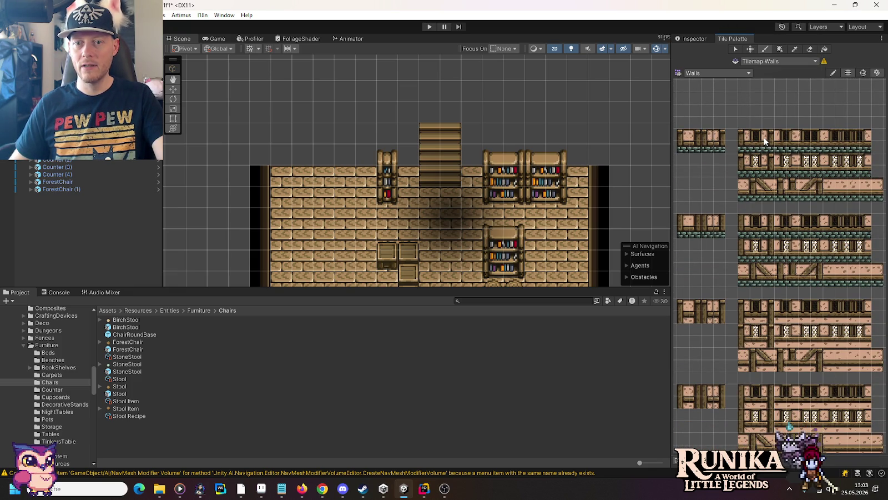
pyautogui.moveTo(764, 140); pyautogui.dragTo(763, 242)
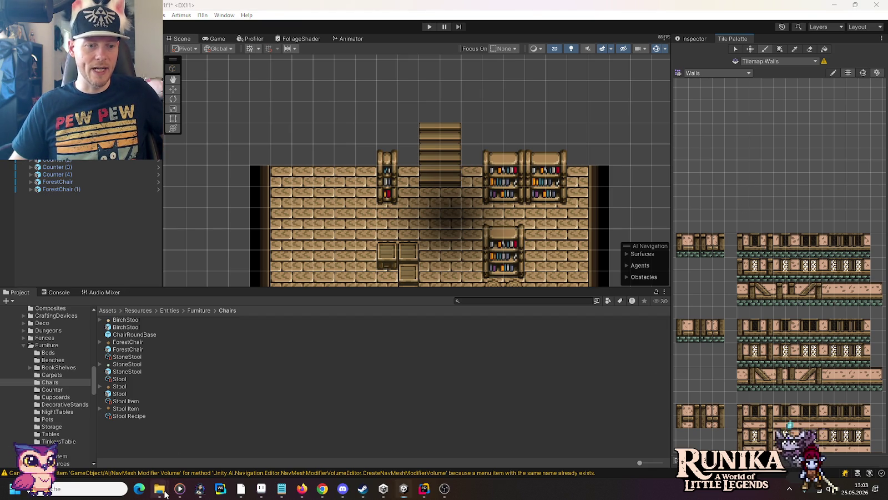
# - Return the destination window to Walls and pick the Stone Frame Wall folder to copy
pyautogui.moveTo(160, 487)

+===+

All of the data above must be printed exactly, minus its pictures.

pyautogui.moveTo(764, 140); pyautogui.dragTo(763, 242)
# - Return the destination window to Walls and pick the Stone Frame Wall folder to copy
pyautogui.moveTo(160, 487)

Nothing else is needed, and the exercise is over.